→ **EXERCISE PROMPT**: Repeat the records word for word, starting at the line with "Купить 420659177" and going through the end of the records. Include that first line, and leave out the pictures.

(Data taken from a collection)
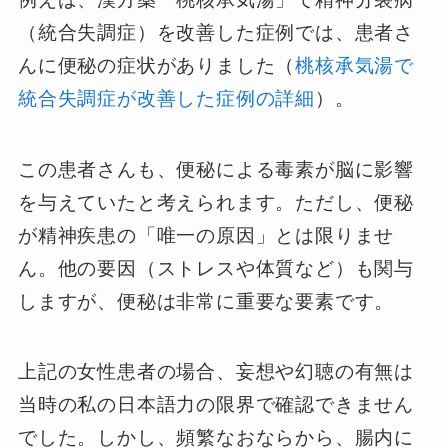
（統合失調症）を改善した症例では、患者さ
んに便秘の症状がありました（
桃核承気湯で
統合失調症が改善した症例の詳細
）。
この患者さんも、便秘による毒素が脳に影響
を与えていたと考えられます。ただし、便秘
が精神疾患の「唯一の原因」とは限りませ
ん。他の要因（ストレスや体質など）も関与
しますが、便秘は非常に重要な要素です。
上記の女性患者の場合、妄想や幻聴の有無は
当時の私の日本語力の限界で確認できません
でした。しかし、頻繁なおならから、腸内に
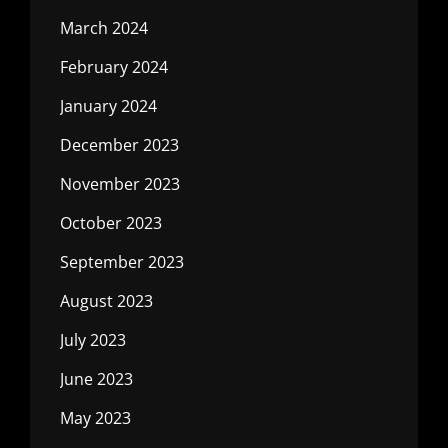
March 2024
February 2024
January 2024
December 2023
November 2023
October 2023
September 2023
August 2023
July 2023
June 2023
May 2023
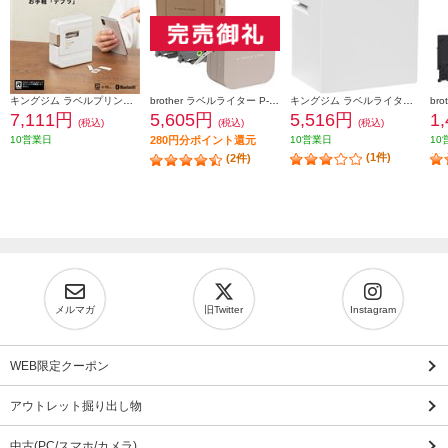
キングジム ラベルプリンター「テプラ」PRO ホワイト SR-R2500P
brother ラベルライター P-TOUCH CUBE(ピータッチ キューブ) ラテ スマホ専用/3.5mm~12mm幅/TZeテープ対応 PT-P300BTLT
キングジム ラベルライタ－ 「テプラ」 Lite ホワイト LR30-W
7,111円
5,605円
5,516円
1
(税込)
(税込)
(税込)
10営業日
280円分ポイント還元
10営業日
10
(1件)
(2件)
メルマガ
旧Twitter
Instagram
WEB限定クーポン
アウトレット掘り出し物
中古(PC/スマホ/カメラ)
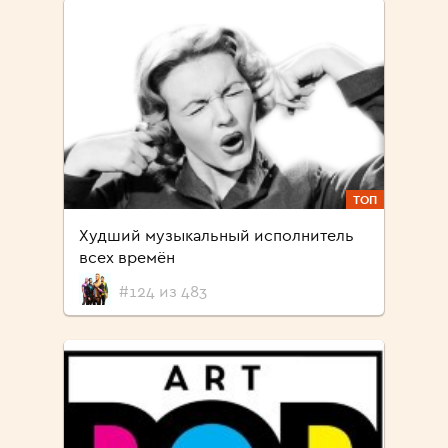
ТОП
Худший музыкальный исполнитель
всех времён
#124 из 483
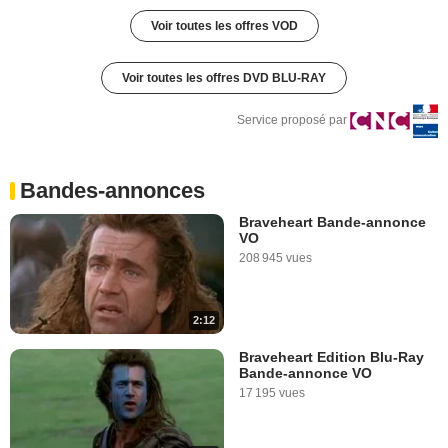
Voir toutes les offres VOD
Voir toutes les offres DVD BLU-RAY
Service proposé par
Bandes-annonces
Braveheart Bande-annonce
VO
208 945 vues
2:12
Braveheart Edition Blu-Ray
Bande-annonce VO
17 195 vues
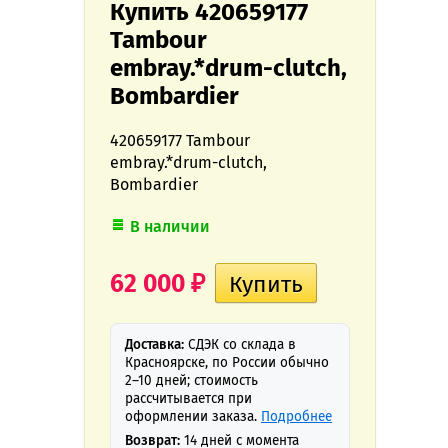
Купить 420659177
Tambour
embray.*drum-clutch,
Bombardier
420659177 Tambour
embray.*drum-clutch,
Bombardier
В наличии
62 000
₽
Доставка:
СДЭК со склада в
Красноярске, по России обычно
2–10 дней; стоимость
рассчитывается при
оформлении заказа.
Подробнее
Возврат:
14 дней с момента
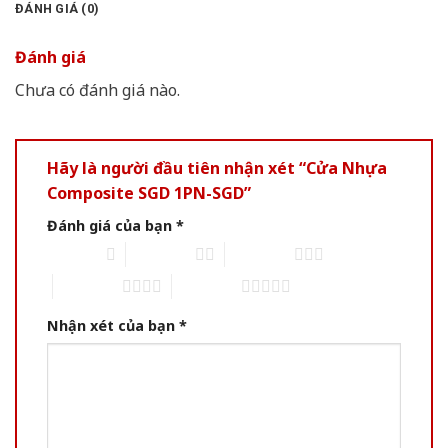
ĐÁNH GIÁ (0)
Đánh giá
Chưa có đánh giá nào.
Hãy là người đầu tiên nhận xét “Cửa Nhựa
Composite SGD 1PN-SGD”
Đánh giá của bạn
*
1 of 5 stars
2 of 5 stars
3 of 5 stars
4 of 5 stars
5 of 5 stars
Nhận xét của bạn
*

→ **RESULT**:
Купить 420659177
Tambour
embray.*drum-clutch,
Bombardier
420659177 Tambour
embray.*drum-clutch,
Bombardier
В наличии
62 000
₽
Доставка:
СДЭК со склада в
Красноярске, по России обычно
2–10 дней; стоимость
рассчитывается при
оформлении заказа.
Подробнее
Возврат:
14 дней с момента
ĐÁNH GIÁ (0)
Đánh giá
Chưa có đánh giá nào.
Hãy là người đầu tiên nhận xét “Cửa Nhựa
Composite SGD 1PN-SGD”
Đánh giá của bạn
*
1 of 5 stars
2 of 5 stars
3 of 5 stars
4 of 5 stars
5 of 5 stars
Nhận xét của bạn
*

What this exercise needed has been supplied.